Are ginger and Chinese ginseng effective in fighting COVID-19? Who knows? There must be some studies out there somewhere. But that brief interview touting unproven medicines was startling. Think about what may have happened if an American scientist or official had given the same advice publicly. Hearing those recommendations, our medical influencers might have gone nuclear. A high public official in totalitarian China basically said things that conceivably could get a U.S. speaker censored or canceled by the American scientific establishment.

That’s not such a stretch considering the case of Dr. Jay Bhattacharya. Bhattacharya, a tenured Stanford University professor, was one of the authors of the Great Barrington Declaration, a proposal to protect high-risk populations rather than impose strict lockdowns during COVID-19. One of its points was keeping schools open during the pandemic.

Thanks to Twitter CEO Elon Musk’s release of internal communications from the previous regime overseeing the social media platform, we learned that Twitter secretly censored and shadow-banned Bhattacharya. (Shadow-banning is an internal mechanism that makes it hard to read what someone posts on Twitter.)

Upon learning of what Twitter had done, Bhattacharya tweeted, “The thought that will keep me up tonight: censorship of scientific discussion permitted policies like school closures & a generation of children were hurt.”

Like the efficacy of ginger and Chinese ginseng, the Great Barrington Declaration approach can be called into question — some parts may have been right; others may have been wrong. But the fallout from the dissent was clear. While he did not lose his tenure at Stanford, Bhattacharya was vilified and shunned by colleagues and many in the Stanford community. He received virtually no support from the Stanford administration.

It is discouraging to witness the extreme tactics the medical community has used to keep its members in line during the pandemic. Public intimidation, harassment, personal attacks, retraction of scientific papers after publication and career sabotage have been carried out with an eye toward bringing any dissenters in line, making sure they self-censor and refrain from expressing their views on controversial subjects such as the origin of COVID-19. Reader beware: It’s as much what you don’t read as what you do.
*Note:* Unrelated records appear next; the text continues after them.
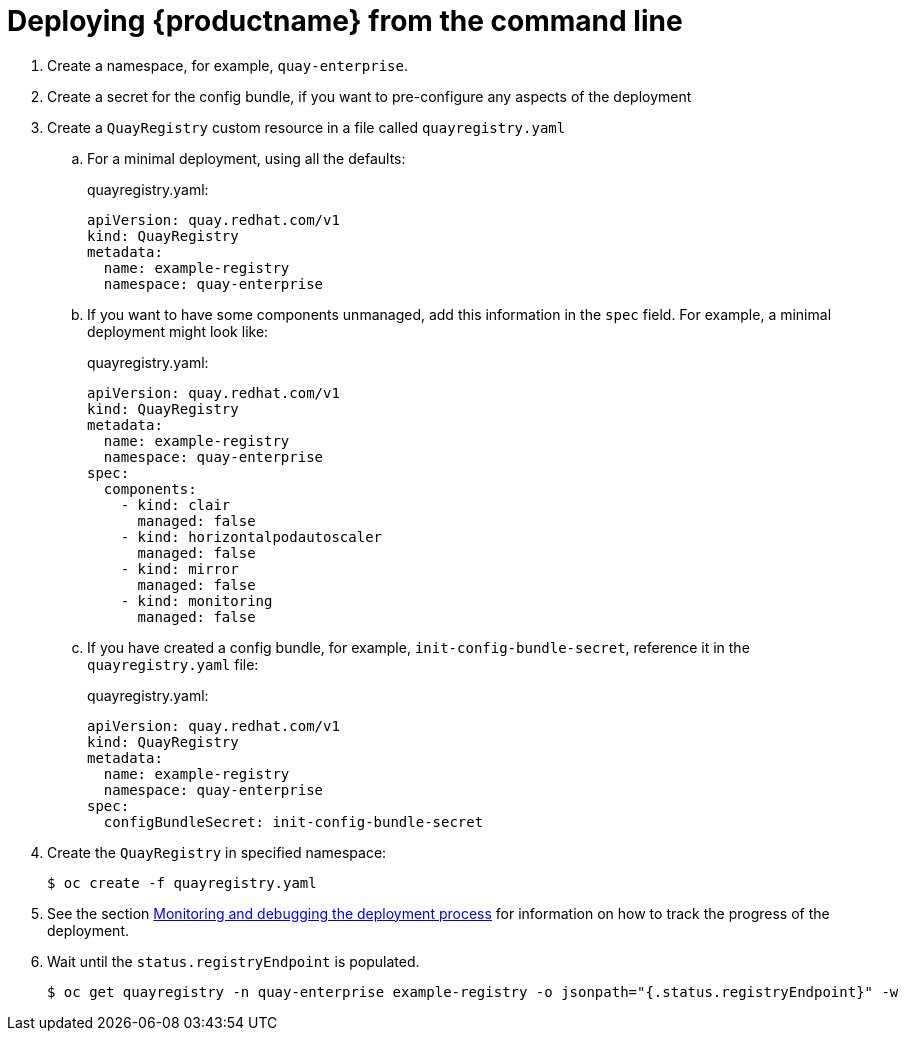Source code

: [[operator-deploy-cli]]
= Deploying {productname} from the command line


. Create a namespace, for example, `quay-enterprise`.
. Create a secret for the config bundle, if you want to pre-configure any aspects of the deployment
. Create a `QuayRegistry` custom resource in a file called `quayregistry.yaml`
.. For a minimal deployment, using all the defaults:
+
.quayregistry.yaml:
[source,yaml]
----
apiVersion: quay.redhat.com/v1
kind: QuayRegistry
metadata:
  name: example-registry
  namespace: quay-enterprise
----
.. If you want to have some components unmanaged, add this information in the `spec` field. For example, a minimal deployment might look like:
+
.quayregistry.yaml:
[source,yaml]
----
apiVersion: quay.redhat.com/v1
kind: QuayRegistry
metadata:
  name: example-registry
  namespace: quay-enterprise
spec:
  components:
    - kind: clair
      managed: false
    - kind: horizontalpodautoscaler
      managed: false
    - kind: mirror
      managed: false
    - kind: monitoring
      managed: false
----
.. If you have created a config bundle, for example, `init-config-bundle-secret`, reference it in the `quayregistry.yaml` file:
+
.quayregistry.yaml:
[source,yaml]
----
apiVersion: quay.redhat.com/v1
kind: QuayRegistry
metadata:
  name: example-registry
  namespace: quay-enterprise
spec:
  configBundleSecret: init-config-bundle-secret  
----
. Create the `QuayRegistry` in specified namespace:
+
```sh
$ oc create -f quayregistry.yaml
```
. See the section xref:operator-monitor-deploy-cli[Monitoring and debugging the deployment process] for information on how to track the progress of the deployment.
. Wait until the `status.registryEndpoint` is populated. 
+
```sh
$ oc get quayregistry -n quay-enterprise example-registry -o jsonpath="{.status.registryEndpoint}" -w
```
The medical community can enforce dogma internally, but rigorous censorship of dissenting scientific views can be effective only with the assistance of other powerful actors. As the Twitter experience demonstrated, the role of tech companies, especially Facebook and Google, cannot be discounted. Their reliance on internal fact-checkers and confidential editorial policies are often used as a means of controlling public discourse, and they have shown they favor a particular political vantage point.

Big Pharma has interests worth billions of dollars in the COVID-19 discussion, including vaccine development, emergency use authorization of drugs and future drug development. Questions that might adversely affect the financial interests of the pharmaceutical industry concerning any of these subjects are not especially welcome — but are necessary.

The real force multiplier for censorship of science is the government. The government must align closely with respected scientists and protect the public, but there is a fine line between that and reinforcing rigid scientific orthodoxy. By withholding National Institutes of Health grants, which some universities require a candidate to have before receiving tenure, the government can chill scientific opinions from academia it doesn’t like.

Critics will point out that scientists must be vigilant against frauds and hucksters. True enough — there will always be charlatans and flimflammery ready to exploit the public. There will also be crackpots who deliberately disseminate false information along with the well-intentioned who unknowingly spout untruths. The best remedy is not to shut those opinions down, but to explain to the public clearly and consistently why they are wrong.

COVID-19 is a lesson in how censoring opinion and suppressing debate stifles the approach to difficult scientific issues and creates mistrust in scientists and public health officials. In any scientific issue, impartial and open discussion is eminently preferable to “trust the consensus.”

To make informed decisions, the public must have access to many voices.